No regime jurídico brasileiro, a contraparte central se torna parte de todas as relações contratuais por meio de novação subjetiva, na medida em que um novo vínculo obrigacional surge entre a contraparte central com cada uma das partes da relação jurídica originária, que é, em consequência, substituída[8].
Ao assumir o papel de parte das relações jurídicas, e considerando a compensação multilateral[9] das obrigações, a imposição de controles de riscos efetivos e os mecanismos e salvaguardas, a contraparte central reduz de forma significativa os riscos dos participantes e, consequentemente, o risco sistêmico dos mercados em que atua.

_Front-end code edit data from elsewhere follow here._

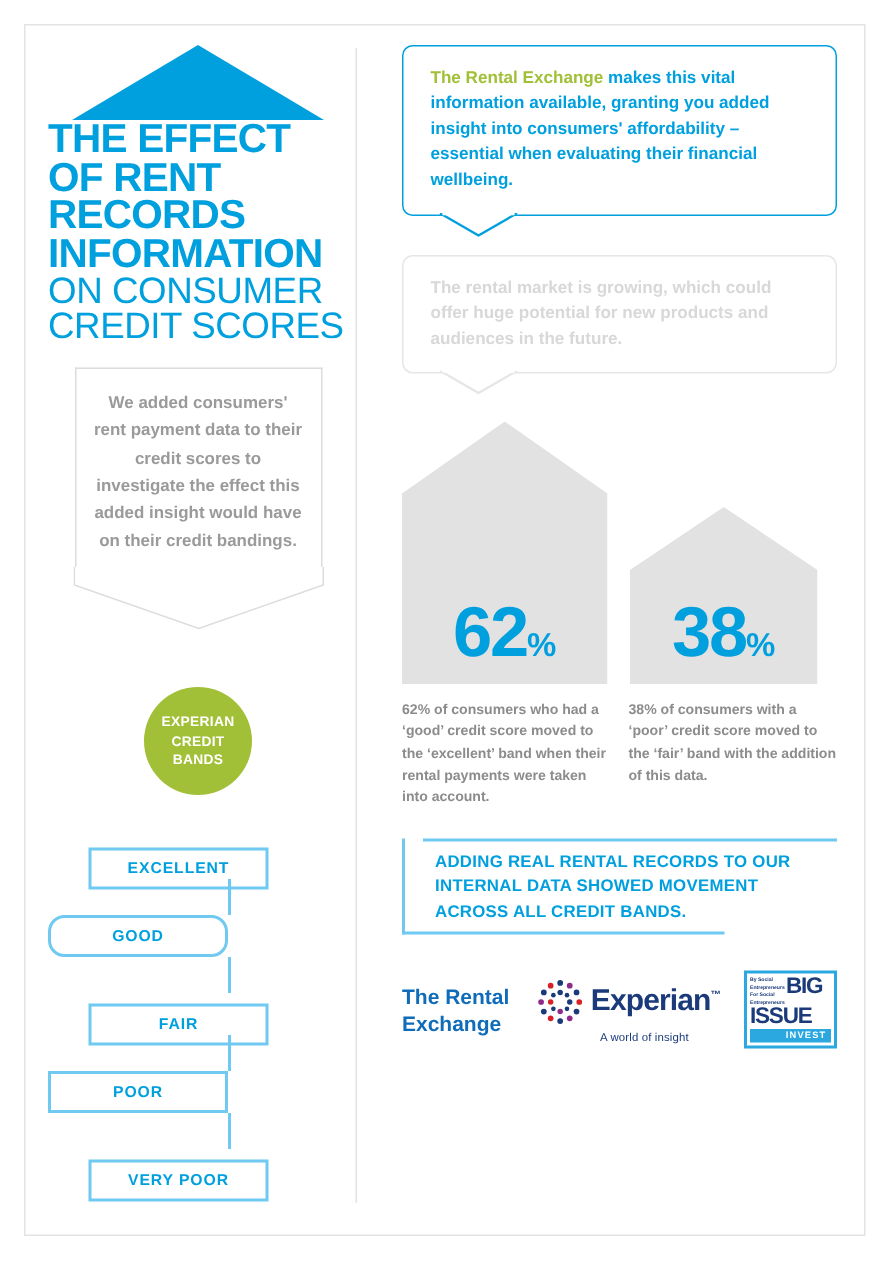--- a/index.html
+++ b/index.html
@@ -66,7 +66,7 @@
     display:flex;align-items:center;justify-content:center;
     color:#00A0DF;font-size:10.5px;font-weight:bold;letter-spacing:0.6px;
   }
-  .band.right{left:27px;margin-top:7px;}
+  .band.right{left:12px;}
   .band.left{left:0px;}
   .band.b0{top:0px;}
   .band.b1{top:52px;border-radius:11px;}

O primeiro princípio dos PFMI diz que uma infraestrutura do mercado financeiro deve ter base legal bem fundada, clara, transparente e eficaz para cada aspecto material de suas atividades. Nesse contexto, a Lei no 10.214/2001 ganha especial relevância, na medida em que fornece a base legal para as atividades realizadas pelas câmaras de compensação e de liquidação, inclusive para sua atuação como contrapartes centrais e toda a estrutura de garantias, mecanismos e salvaguardas que asseguram o adequado gerenciamento de riscos inerente às suas atividades.
Em novembro de 2020, o CPMI/BIS e a IOSCO divulgaram relatório sobre a implementação dos PFMI no Brasil[10], tendo como data-base maio de 2018. Em linhas gerais, o relatório conclui que o Brasil adotou medidas aplicáveis às infraestruturas do mercado financeiro que são completas e consistentes com os Princípios, inclusive em relação às câmaras de compensação e liquidação e às contrapartes centrais. Um dos apontamentos do relatório, entretanto, foi que coexistem no ordenamento jurídico brasileiro dois regimes, um anterior à divulgação do PFMI e outro posterior, sem que haja clara hierarquia entre eles.
Os objetivos que justificaram a edição da Medida Provisória que posteriormente foi convertida na Lei no 10.214/2001 e a divulgação dos PFMI são convergentes. Em ambos os casos, pretendeu-se a adoção de melhores práticas nas atividades das infraestruturas do mercado financeiro (entre elas, as câmaras de compensação e liquidação e as contrapartes centrais), de forma a minimizar riscos que potencialmente tenham efeitos sistêmicos.
Embora tenha sido editada antes da divulgação dos PFMI, como apontado pelo relatório do CPMI/BIS e da IOSCO de 2020, a Lei no 10.214/2001 tem cumprido esses objetivos, o que é evidenciado pela ausência de questionamentos sobre a validade ou eficácia dos seus comandos e pela solidez do nosso mercado em relação à atuação das câmaras de compensação e de liquidação, inclusive quando assumem o papel de contrapartes centrais.